Exercise instructions: The full listing is to be transcribed exactly, with each picture left out.

Input data:
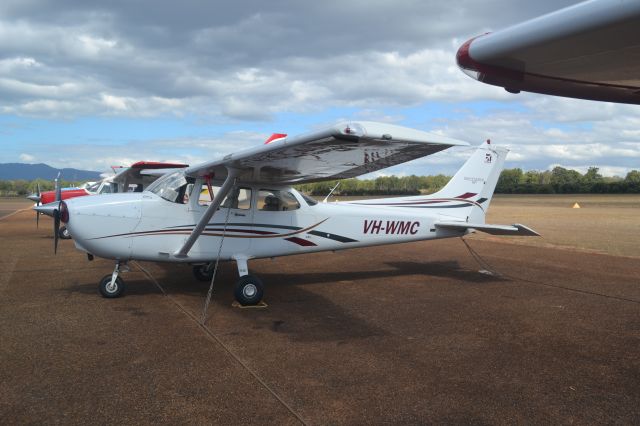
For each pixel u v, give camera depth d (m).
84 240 6.11
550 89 2.65
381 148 4.55
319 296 6.75
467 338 4.87
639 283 7.84
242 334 4.90
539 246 12.91
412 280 8.03
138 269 8.64
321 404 3.32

Written answer:
For each pixel u v, give camera depth d (m).
84 240 6.11
550 89 2.65
381 148 4.55
319 296 6.75
467 338 4.87
639 283 7.84
242 334 4.90
539 246 12.91
412 280 8.03
138 269 8.64
321 404 3.32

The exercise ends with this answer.